Crimson King Maple Tree Seeds
If you own maple trees you’re sure to have noticed, even cursed, the “helicopter” seeds. They fall all over threatening to grow a tree every where they land… as if we didn’t have enough to weed.
I’ve walked by our Crimson King Maple Tree thousands of times without ever noticing a hint of seed or seedling. It wasn’t until last year, when I started learning about tree and shrub propagation, that I started looking more closely at our majestic deep red Crimson King.
Its a beautiful maple tree, soaring 40 feet in the air, filling the sky with gorgeous crimson leaves. Crimson Kings have been wildly popular in cities because of their tolerance to pollution, so its not hard to find one. Some people in the gardening forums dislike the Crimsons because of their darker color, and because they are full and draw a lot of dense shade, making it difficult to grow anything underneath. I agree, it’s important to plant it in the right spot, usually away from the house… but we have one right in front, and every year its gorgeous.
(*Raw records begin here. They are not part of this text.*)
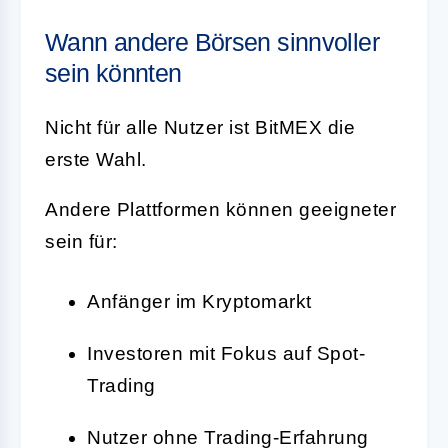
Wann andere Börsen sinnvoller
sein könnten
Nicht für alle Nutzer ist BitMEX die
erste Wahl.
Andere Plattformen können geeigneter
sein für:
Anfänger im Kryptomarkt
Investoren mit Fokus auf Spot-
Trading
Nutzer ohne Trading-Erfahrung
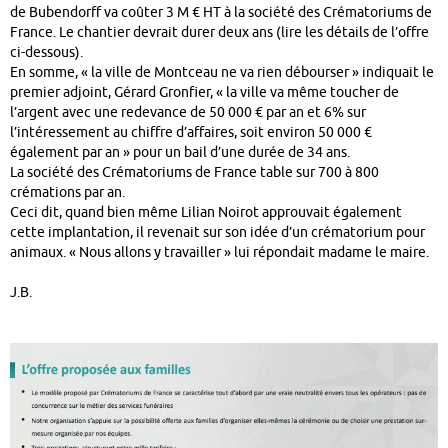
de Bubendorff va coûter 3 M € HT à la société des Crématoriums de
France. Le chantier devrait durer deux ans (lire les détails de l’offre
ci-dessous).
En somme, « la ville de Montceau ne va rien débourser » indiquait le
premier adjoint, Gérard Gronfier, « la ville va même toucher de
l’argent avec une redevance de 50 000 € par an et 6% sur
l’intéressement au chiffre d’affaires, soit environ 50 000 €
également par an » pour un bail d’une durée de 34 ans.
La société des Crématoriums de France table sur 700 à 800
crémations par an.
Ceci dit, quand bien même Lilian Noirot approuvait également
cette implantation, il revenait sur son idée d’un crématorium pour
animaux. « Nous allons y travailler » lui répondait madame le maire.
J.B.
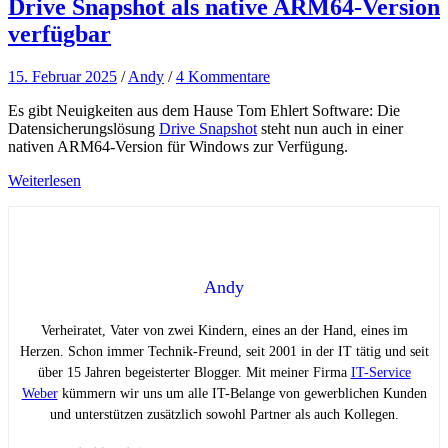
Drive Snapshot als native ARM64-Version
verfügbar
15. Februar 2025
/
Andy
/
4 Kommentare
Es gibt Neuigkeiten aus dem Hause Tom Ehlert Software: Die
Datensicherungslösung
Drive Snapshot
steht nun auch in einer
nativen ARM64-Version für Windows zur Verfügung.
Weiterlesen
Andy
Verheiratet, Vater von zwei Kindern, eines an der Hand, eines im
Herzen. Schon immer Technik-Freund, seit 2001 in der IT tätig und seit
über 15 Jahren begeisterter Blogger. Mit meiner Firma
IT-Service
Weber
kümmern wir uns um alle IT-Belange von gewerblichen Kunden
und unterstützen zusätzlich sowohl Partner als auch Kollegen.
Last autumn, I went hunting to collect seeds and came up dry and disappointed. Maybe it wasn’t the right time. Maybe this tree doesn’t make many seeds. Maybe they were all eaten up by the squirrels.
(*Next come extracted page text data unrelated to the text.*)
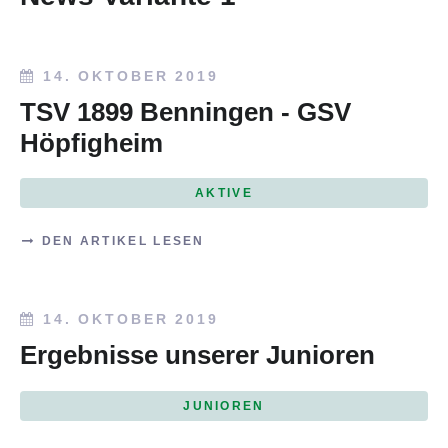
14. OKTOBER 2019
TSV 1899 Benningen - GSV
Höpfigheim
AKTIVE
DEN ARTIKEL LESEN
14. OKTOBER 2019
Ergebnisse unserer Junioren
JUNIOREN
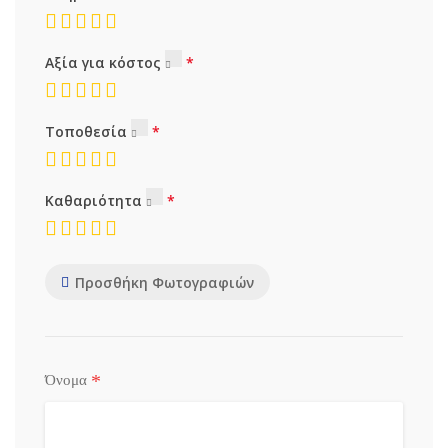
Αξία για κόστος
Τοποθεσία
Καθαριότητα
Προσθήκη Φωτογραφιών
*
Όνομα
This week was the third time I went out to the tree, looking for buds, wondering when new growth would come, when I noticed something bright green standing out from the grass. It only took a moment to figure out what it was, and when I looked around, I was delighted to find hundreds of little seedlings sprouting up… ALL over the front yard. I must have mowed these little gems down year after year without even a thought. I love these little surprises and was so pleased with my ‘gift’. No seed collecting or storage. No stratification, germination or any other shuns to mess with. They just grew.
I figure I better grab them before they’re so big I’m leaving craters. So there I am, digging in the middle of the front yard, neighbors questioning. I hadn’t even gotten a quarter of the way around the maple tree before I collected 98 of these little seedlings. They lift pretty easily but its a careful process as the roots are tender.
I found a deep container, drilled some extra drainage holes near the bottom and planted them in 3″ apart. Works for now. If I were to collect them all, I’d have almost 400 new Crimson King Seedlings! Good thing we have a big yard.
I’ve read that Crimson King’s may not always come true from seed, that the leaves might have a muddy reddish green color if not propagated by grafting. Time will tell.